Wednesday, April 22, 2009

I'm a sponge. Yes, a sponge.

In the past few weeks that I've been networking and hawking my book online and to agents, I've become a sponge soaking up this wonderful culture of writers and editors until I'm fairly brimming with formats and function keys! I look around the house and find formatting notes scribbled in corners of sticky-notes on the fridge and margin dimensions written on receipt edges in my wallet.

So now I've got serious questions rattling around in my head: Courier New or Times Roman? I've got serious format issues to correct: like underlining all my italicized words (errrghhh...) and changing the line spacing to ensure 250 words on a page (irritating!) Let's not even mention that I have to find a way to cut 15,000 words (all of which are essential, of course!) But I guess it's not surprising that writing as a profession has been forced into all the same boxes as other industries...where has the love of creativity and admiration of art in its purist form gone?

Some days it seems unfair that a writer can't just write - why do we have to be responsible for packaging and formatting too? Isn't the computer genius side of the brain completely separate from the creative side? Hmmm...

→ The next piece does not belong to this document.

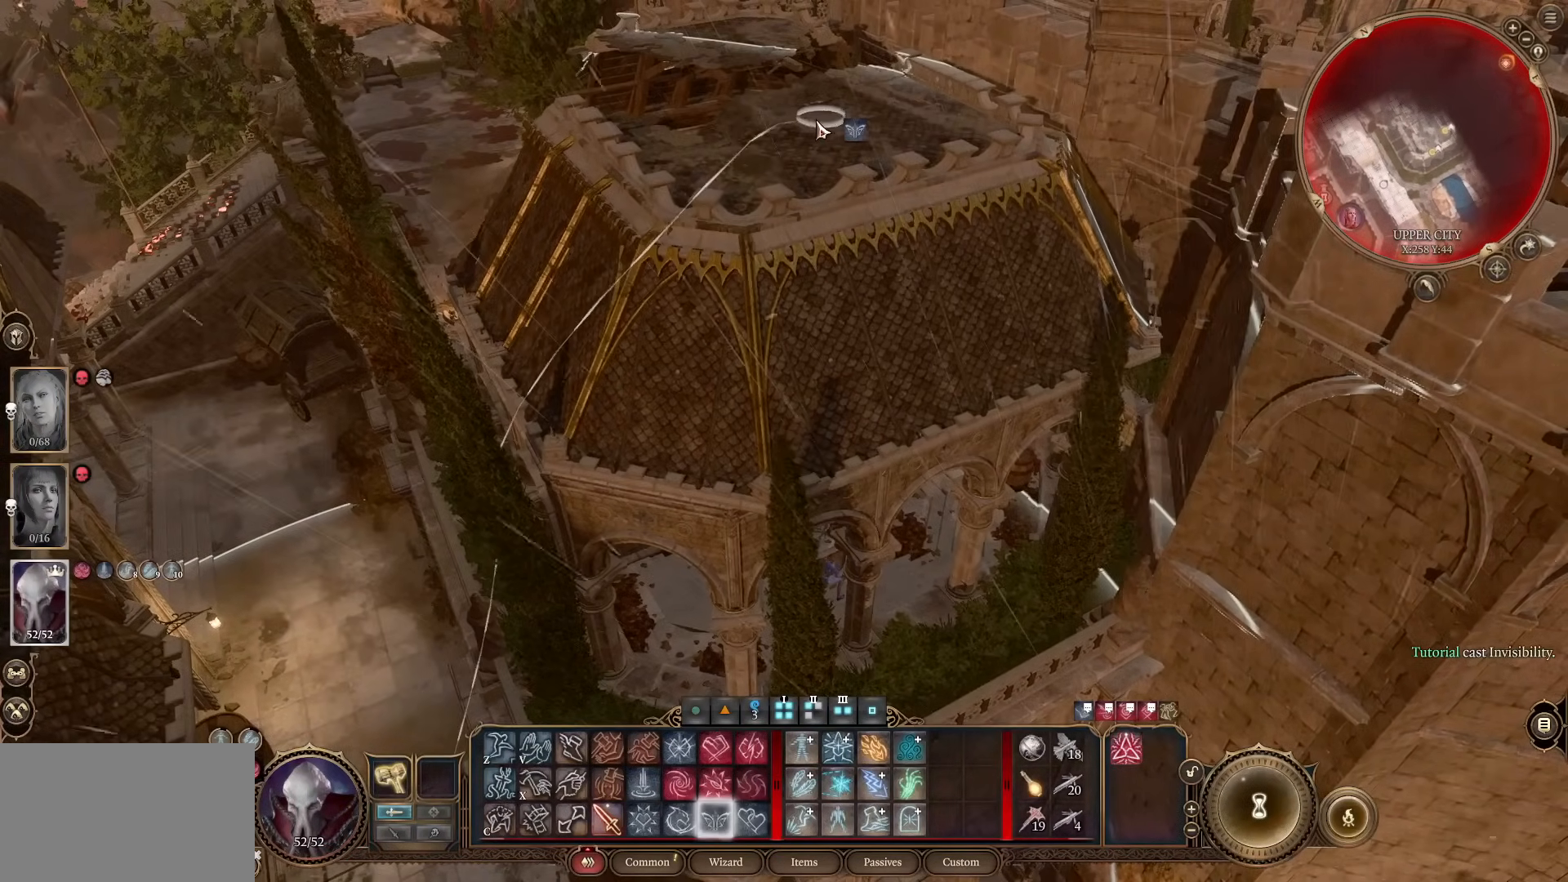
{"keys": [], "mouse": [], "events": [[150, "mouse_left", "down"], [300, "mouse_left", "up"], [333, "mouse_left", "down"], [483, "mouse_left", "up"]]}
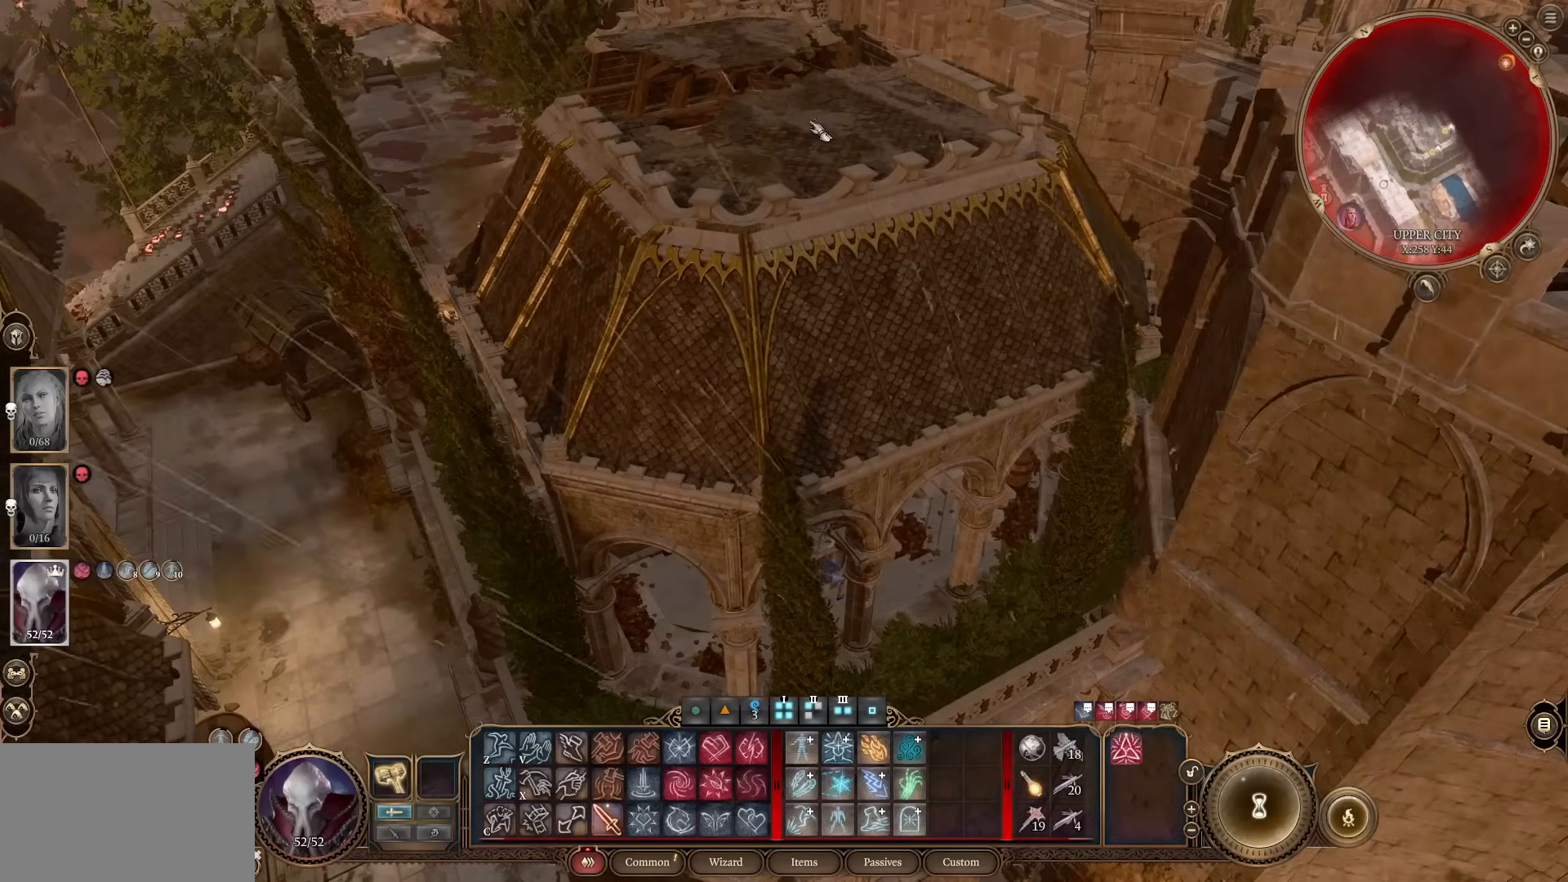
{"keys": [], "mouse": [], "events": [[33, "mouse_left", "down"], [134, "mouse_left", "up"], [451, "a", "down"], [501, "a", "up"]]}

Although if I'm being honest, on other days, it seems like a relief to have a task with a clear beginning and end. A task with an absolute right or wrong to bring me back to reality. So maybe the editing and formatting side of writing a novel is a good way to bring all us writers back down to earth once in a while. Maybe it's a good give and take after all.

1 comment:

  1. Do you know, I feel exactly the same. I've often thought 'let me just write and forget all the sodding about!'

    But AFTER the creativity has burst forth (ok, maybe in dream world) it is almost reassuring to have to format everything, edit, cross this and dot that.

    The Real World ain't all fluffy, alas!